• [Provided information]:
* * *

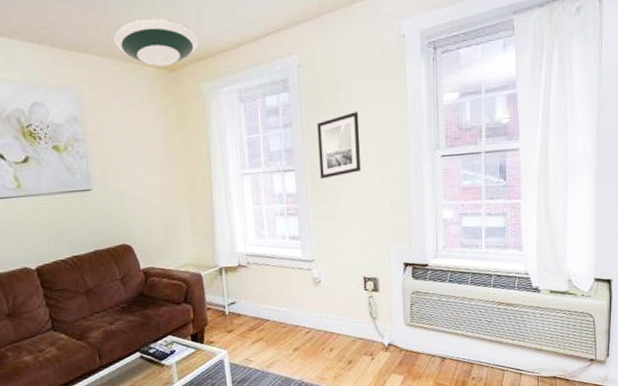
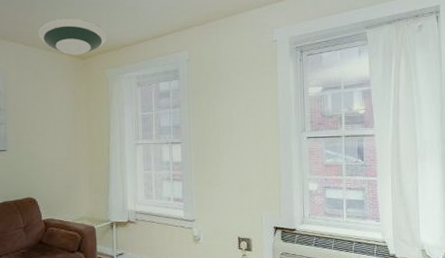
wall art: present [317,111,361,180] -> none [201,98,238,152]

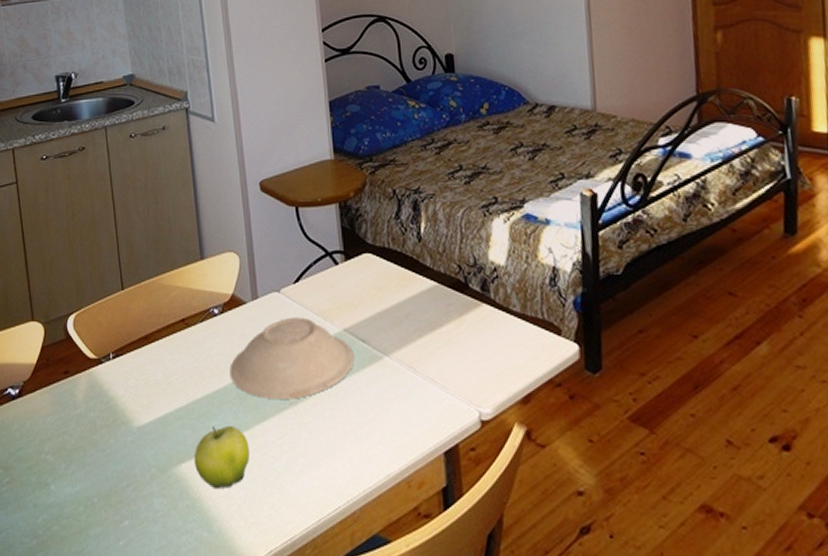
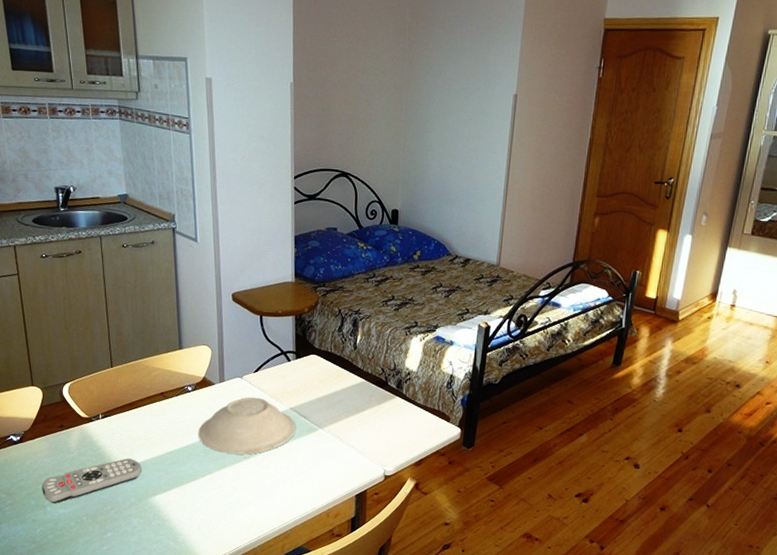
remote control: none [44,412,164,480] -> present [41,458,142,503]
fruit: present [194,426,249,490] -> none [165,470,210,514]

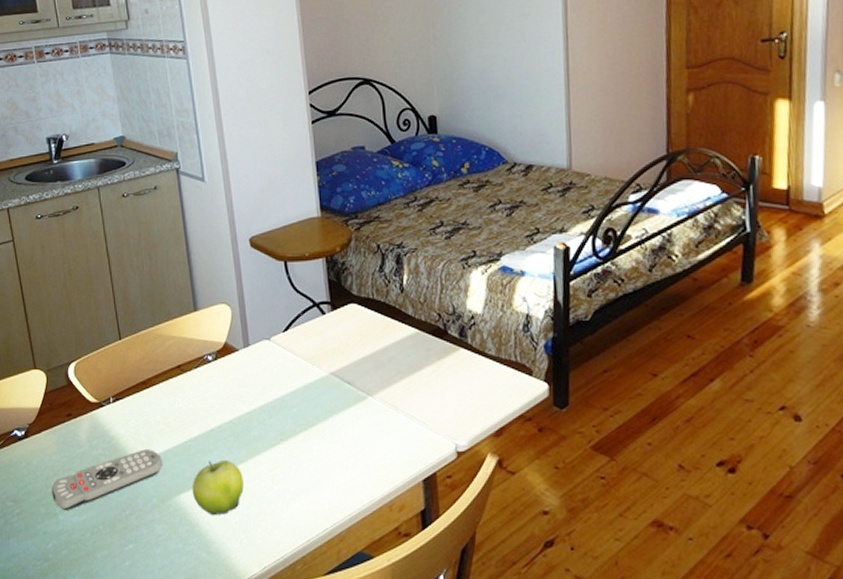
fruit: none [165,470,210,514] -> present [192,460,244,516]
bowl: present [198,397,297,455] -> none [224,362,341,436]

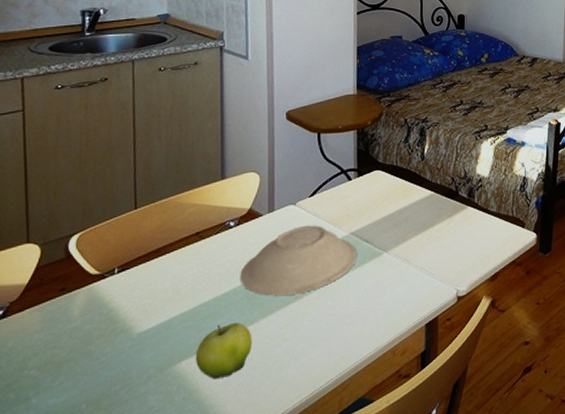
remote control: present [51,450,163,510] -> none [26,318,167,393]
bowl: none [224,362,341,436] -> present [240,225,358,296]

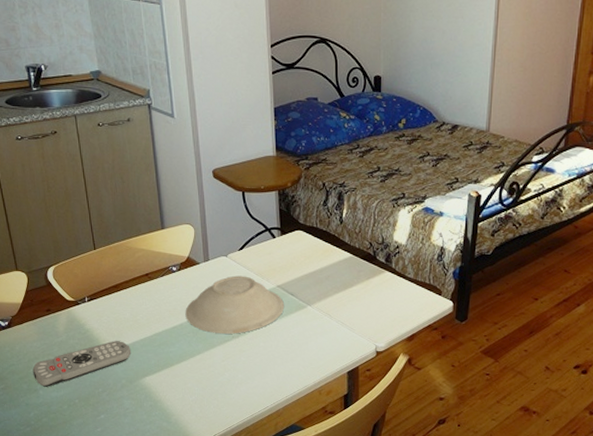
remote control: none [26,318,167,393] -> present [32,341,132,387]
fruit: present [195,323,252,380] -> none [156,351,200,395]

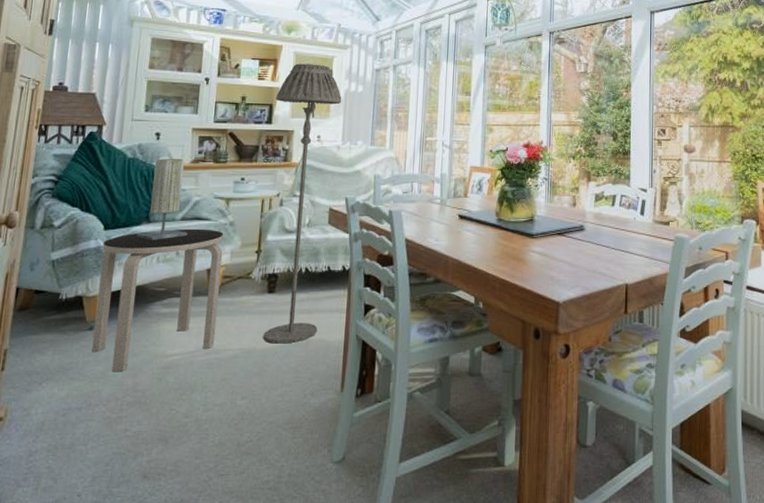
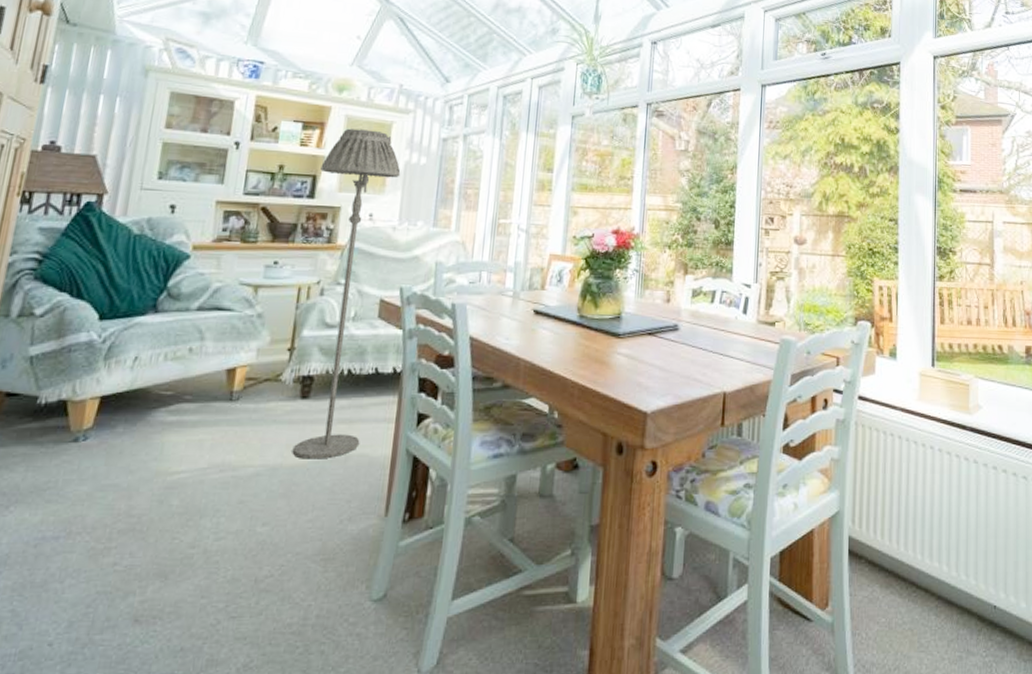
side table: present [92,228,224,372] -> none [75,320,249,493]
table lamp: present [136,158,188,241] -> none [139,235,205,335]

* * *

• [What this task involves]:
Find the line containing "fruit: present [195,323,252,380]" and copy it and each line after it through the end of the material, exactly, with no pictures.

• [Response box]:
fruit: present [195,323,252,380] -> none [156,351,200,395]

side table: present [92,228,224,372] -> none [75,320,249,493]
table lamp: present [136,158,188,241] -> none [139,235,205,335]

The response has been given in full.